*** Available data Section Begins ***

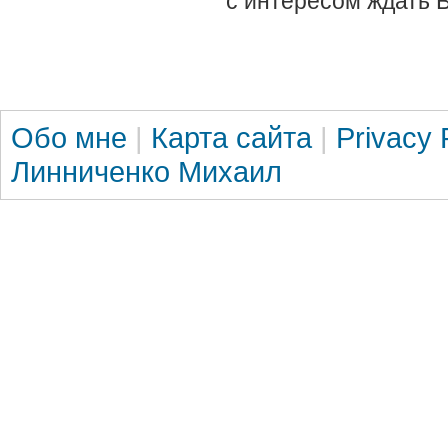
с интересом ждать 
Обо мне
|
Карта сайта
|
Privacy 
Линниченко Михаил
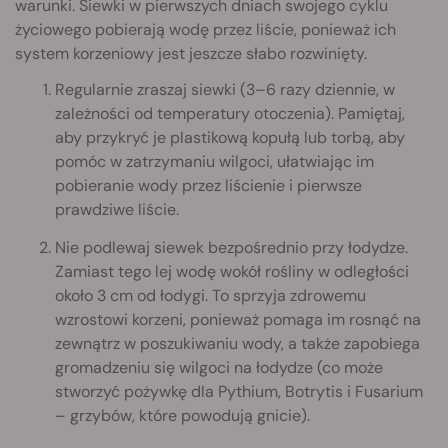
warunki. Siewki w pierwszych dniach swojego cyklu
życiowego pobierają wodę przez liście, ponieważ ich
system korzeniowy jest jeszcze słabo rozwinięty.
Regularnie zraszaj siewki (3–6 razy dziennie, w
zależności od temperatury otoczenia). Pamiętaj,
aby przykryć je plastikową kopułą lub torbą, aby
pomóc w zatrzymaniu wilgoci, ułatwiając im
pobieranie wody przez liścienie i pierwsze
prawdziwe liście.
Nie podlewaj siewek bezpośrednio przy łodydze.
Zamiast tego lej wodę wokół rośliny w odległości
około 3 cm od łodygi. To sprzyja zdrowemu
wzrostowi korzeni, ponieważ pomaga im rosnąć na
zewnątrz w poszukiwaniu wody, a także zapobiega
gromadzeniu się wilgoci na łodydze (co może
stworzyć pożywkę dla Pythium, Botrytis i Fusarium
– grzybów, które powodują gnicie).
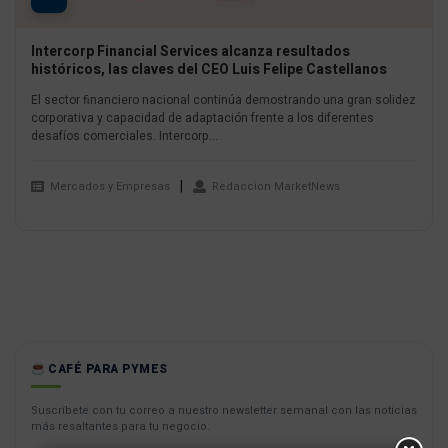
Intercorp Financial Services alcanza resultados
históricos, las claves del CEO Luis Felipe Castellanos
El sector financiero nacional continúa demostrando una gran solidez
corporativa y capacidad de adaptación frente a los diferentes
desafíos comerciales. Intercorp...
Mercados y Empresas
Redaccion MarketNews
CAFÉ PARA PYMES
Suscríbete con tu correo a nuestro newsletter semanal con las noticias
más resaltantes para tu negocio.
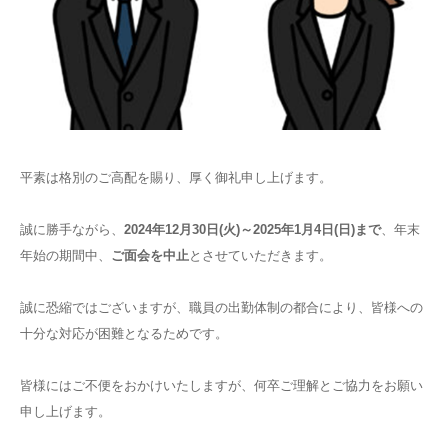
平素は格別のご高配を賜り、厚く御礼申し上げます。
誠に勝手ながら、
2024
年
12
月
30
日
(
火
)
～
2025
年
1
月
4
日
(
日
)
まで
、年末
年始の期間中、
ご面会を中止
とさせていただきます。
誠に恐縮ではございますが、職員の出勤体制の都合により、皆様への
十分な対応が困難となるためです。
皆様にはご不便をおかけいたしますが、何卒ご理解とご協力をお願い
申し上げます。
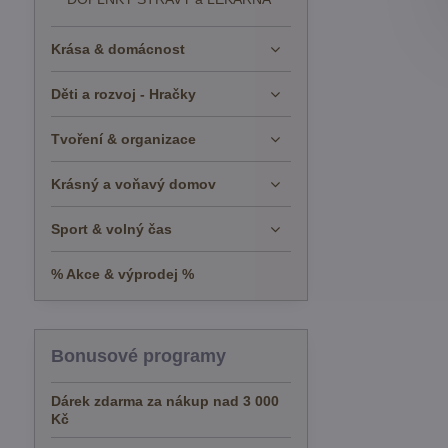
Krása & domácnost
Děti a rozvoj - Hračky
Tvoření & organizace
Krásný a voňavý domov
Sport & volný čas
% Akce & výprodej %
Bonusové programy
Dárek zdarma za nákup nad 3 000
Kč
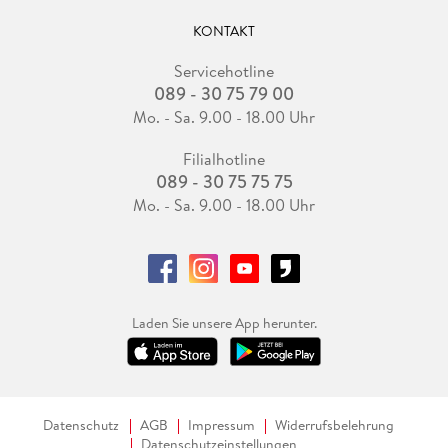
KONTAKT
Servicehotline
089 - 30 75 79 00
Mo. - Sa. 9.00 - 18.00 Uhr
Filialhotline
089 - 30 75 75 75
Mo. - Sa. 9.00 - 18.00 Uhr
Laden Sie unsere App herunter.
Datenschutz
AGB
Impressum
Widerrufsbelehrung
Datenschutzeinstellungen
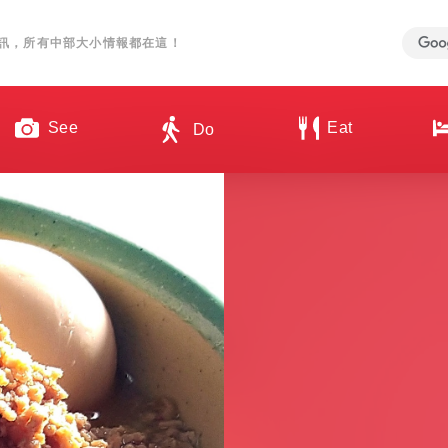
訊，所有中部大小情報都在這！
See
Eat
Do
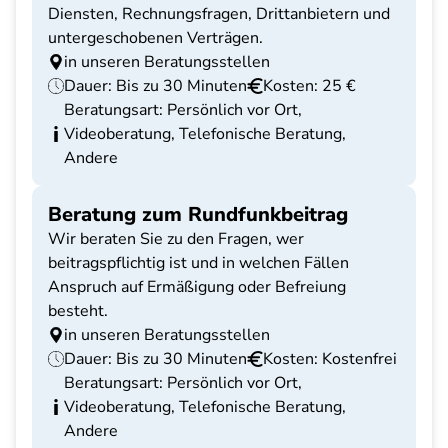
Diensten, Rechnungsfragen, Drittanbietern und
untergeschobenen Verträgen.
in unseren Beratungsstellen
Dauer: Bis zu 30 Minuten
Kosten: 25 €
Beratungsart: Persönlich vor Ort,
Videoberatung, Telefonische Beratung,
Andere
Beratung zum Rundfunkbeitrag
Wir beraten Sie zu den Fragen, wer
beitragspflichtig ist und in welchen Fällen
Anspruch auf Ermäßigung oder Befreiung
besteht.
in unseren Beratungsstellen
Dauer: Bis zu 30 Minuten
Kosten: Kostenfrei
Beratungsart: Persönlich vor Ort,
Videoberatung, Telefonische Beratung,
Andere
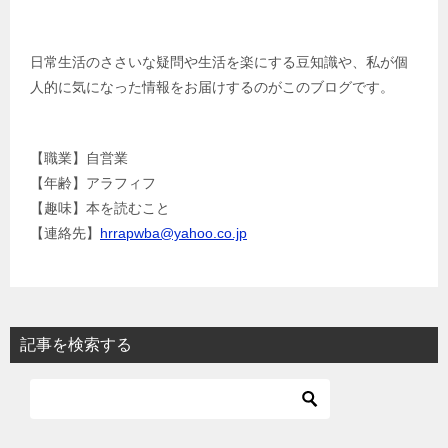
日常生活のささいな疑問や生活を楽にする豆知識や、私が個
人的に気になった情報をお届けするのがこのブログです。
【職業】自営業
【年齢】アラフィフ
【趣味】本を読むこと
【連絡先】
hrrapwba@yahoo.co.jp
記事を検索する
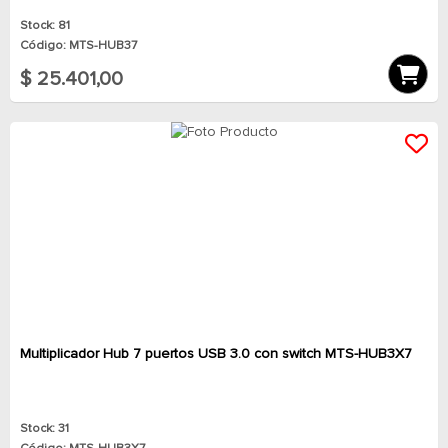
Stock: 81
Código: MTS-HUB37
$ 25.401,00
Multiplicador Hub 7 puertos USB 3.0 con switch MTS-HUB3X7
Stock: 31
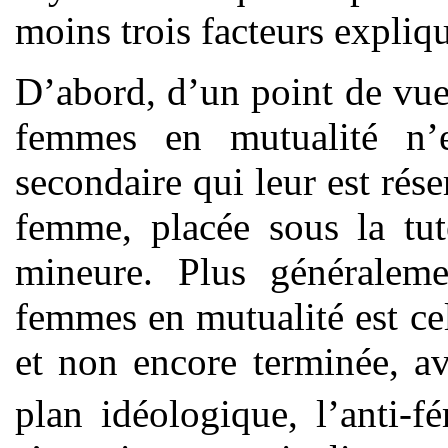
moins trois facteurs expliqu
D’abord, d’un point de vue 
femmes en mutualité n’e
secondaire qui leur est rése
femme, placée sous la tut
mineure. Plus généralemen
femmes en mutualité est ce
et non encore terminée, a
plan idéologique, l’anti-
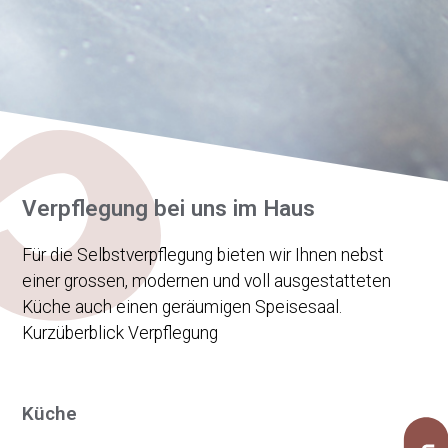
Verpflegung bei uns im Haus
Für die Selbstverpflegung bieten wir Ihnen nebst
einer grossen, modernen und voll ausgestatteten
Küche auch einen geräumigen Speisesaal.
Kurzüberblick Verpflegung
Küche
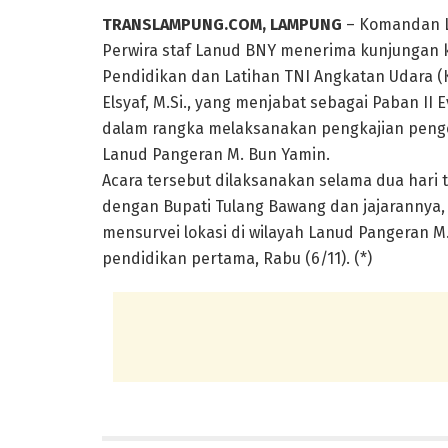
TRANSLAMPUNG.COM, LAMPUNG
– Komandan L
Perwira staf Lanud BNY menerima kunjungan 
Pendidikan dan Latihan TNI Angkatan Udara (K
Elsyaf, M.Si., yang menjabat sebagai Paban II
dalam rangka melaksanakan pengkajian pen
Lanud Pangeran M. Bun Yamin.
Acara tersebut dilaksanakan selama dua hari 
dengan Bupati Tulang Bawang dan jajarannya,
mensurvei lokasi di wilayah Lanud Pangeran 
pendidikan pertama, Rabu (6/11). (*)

*** Available data Section Ends ***

◆ Exercise:
Print every line of text read from the material, unchanged and in order. Leave the pictures out.

◆ Problem solution:
с интересом ждать 
Обо мне
|
Карта сайта
|
Privacy 
Линниченко Михаил
warunki. Siewki w pierwszych dniach swojego cyklu
życiowego pobierają wodę przez liście, ponieważ ich
system korzeniowy jest jeszcze słabo rozwinięty.
Regularnie zraszaj siewki (3–6 razy dziennie, w
zależności od temperatury otoczenia). Pamiętaj,
aby przykryć je plastikową kopułą lub torbą, aby
pomóc w zatrzymaniu wilgoci, ułatwiając im
pobieranie wody przez liścienie i pierwsze
prawdziwe liście.
Nie podlewaj siewek bezpośrednio przy łodydze.
Zamiast tego lej wodę wokół rośliny w odległości
około 3 cm od łodygi. To sprzyja zdrowemu
wzrostowi korzeni, ponieważ pomaga im rosnąć na
zewnątrz w poszukiwaniu wody, a także zapobiega
gromadzeniu się wilgoci na łodydze (co może
stworzyć pożywkę dla Pythium, Botrytis i Fusarium
– grzybów, które powodują gnicie).
Intercorp Financial Services alcanza resultados
históricos, las claves del CEO Luis Felipe Castellanos
El sector financiero nacional continúa demostrando una gran solidez
corporativa y capacidad de adaptación frente a los diferentes
desafíos comerciales. Intercorp...
Mercados y Empresas
Redaccion MarketNews
CAFÉ PARA PYMES
Suscríbete con tu correo a nuestro newsletter semanal con las noticias
más resaltantes para tu negocio.
平素は格別のご高配を賜り、厚く御礼申し上げます。
誠に勝手ながら、
2024
年
12
月
30
日
(
火
)
～
2025
年
1
月
4
日
(
日
)
まで
、年末
年始の期間中、
ご面会を中止
とさせていただきます。
誠に恐縮ではございますが、職員の出勤体制の都合により、皆様への
十分な対応が困難となるためです。
皆様にはご不便をおかけいたしますが、何卒ご理解とご協力をお願い
申し上げます。
Krása & domácnost
Děti a rozvoj - Hračky
Tvoření & organizace
Krásný a voňavý domov
Sport & volný čas
% Akce & výprodej %
Bonusové programy
Dárek zdarma za nákup nad 3 000
Kč
KONTAKT
Servicehotline
089 - 30 75 79 00
Mo. - Sa. 9.00 - 18.00 Uhr
Filialhotline
089 - 30 75 75 75
Mo. - Sa. 9.00 - 18.00 Uhr
Laden Sie unsere App herunter.
Datenschutz
AGB
Impressum
Widerrufsbelehrung
Datenschutzeinstellungen
訊，所有中部大小情報都在這！
See
Eat
Do
Diensten, Rechnungsfragen, Drittanbietern und
untergeschobenen Verträgen.
in unseren Beratungsstellen
Dauer: Bis zu 30 Minuten
Kosten: 25 €
Beratungsart: Persönlich vor Ort,
Videoberatung, Telefonische Beratung,
Andere
Beratung zum Rundfunkbeitrag
Wir beraten Sie zu den Fragen, wer
beitragspflichtig ist und in welchen Fällen
Anspruch auf Ermäßigung oder Befreiung
besteht.
in unseren Beratungsstellen
Dauer: Bis zu 30 Minuten
Kosten: Kostenfrei
Beratungsart: Persönlich vor Ort,
Videoberatung, Telefonische Beratung,
Andere
日常生活のささいな疑問や生活を楽にする豆知識や、私が個
人的に気になった情報をお届けするのがこのブログです。
【職業】自営業
【年齢】アラフィフ
【趣味】本を読むこと
【連絡先】
hrrapwba@yahoo.co.jp
記事を検索する
Stock: 81
Código: MTS-HUB37
$ 25.401,00
Multiplicador Hub 7 puertos USB 3.0 con switch MTS-HUB3X7
Stock: 31
moins trois facteurs expliqu
D’abord, d’un point de vue 
femmes en mutualité n’e
secondaire qui leur est rése
femme, placée sous la tut
mineure. Plus généralemen
femmes en mutualité est ce
et non encore terminée, a
plan idéologique, l’anti-
Verpflegung bei uns im Haus
Für die Selbstverpflegung bieten wir Ihnen nebst
einer grossen, modernen und voll ausgestatteten
Küche auch einen geräumigen Speisesaal.
Kurzüberblick Verpflegung
Küche
TRANSLAMPUNG.COM, LAMPUNG
– Komandan L
Perwira staf Lanud BNY menerima kunjungan 
Pendidikan dan Latihan TNI Angkatan Udara (K
Elsyaf, M.Si., yang menjabat sebagai Paban II
dalam rangka melaksanakan pengkajian pen
Lanud Pangeran M. Bun Yamin.
Acara tersebut dilaksanakan selama dua hari 
dengan Bupati Tulang Bawang dan jajarannya,
mensurvei lokasi di wilayah Lanud Pangeran 
pendidikan pertama, Rabu (6/11). (*)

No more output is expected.